--- Task input Enclosed Below ---

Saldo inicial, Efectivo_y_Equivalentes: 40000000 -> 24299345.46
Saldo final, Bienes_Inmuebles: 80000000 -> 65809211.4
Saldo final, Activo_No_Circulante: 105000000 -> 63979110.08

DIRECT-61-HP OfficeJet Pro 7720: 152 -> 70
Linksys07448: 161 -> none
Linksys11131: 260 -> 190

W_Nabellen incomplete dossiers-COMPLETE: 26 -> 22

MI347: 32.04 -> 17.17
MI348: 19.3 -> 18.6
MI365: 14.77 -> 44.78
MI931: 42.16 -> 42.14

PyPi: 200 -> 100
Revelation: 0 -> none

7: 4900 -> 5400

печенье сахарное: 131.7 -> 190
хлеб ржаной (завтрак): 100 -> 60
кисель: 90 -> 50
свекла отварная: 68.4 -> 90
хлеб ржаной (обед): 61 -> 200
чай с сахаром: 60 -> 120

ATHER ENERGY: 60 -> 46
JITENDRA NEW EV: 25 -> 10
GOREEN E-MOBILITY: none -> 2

--- End of Enclosed Task input ---

▶ Work to complete: Count up the lines above that include the string "хлеб" and report nothing but that number.

▶ Response below: 2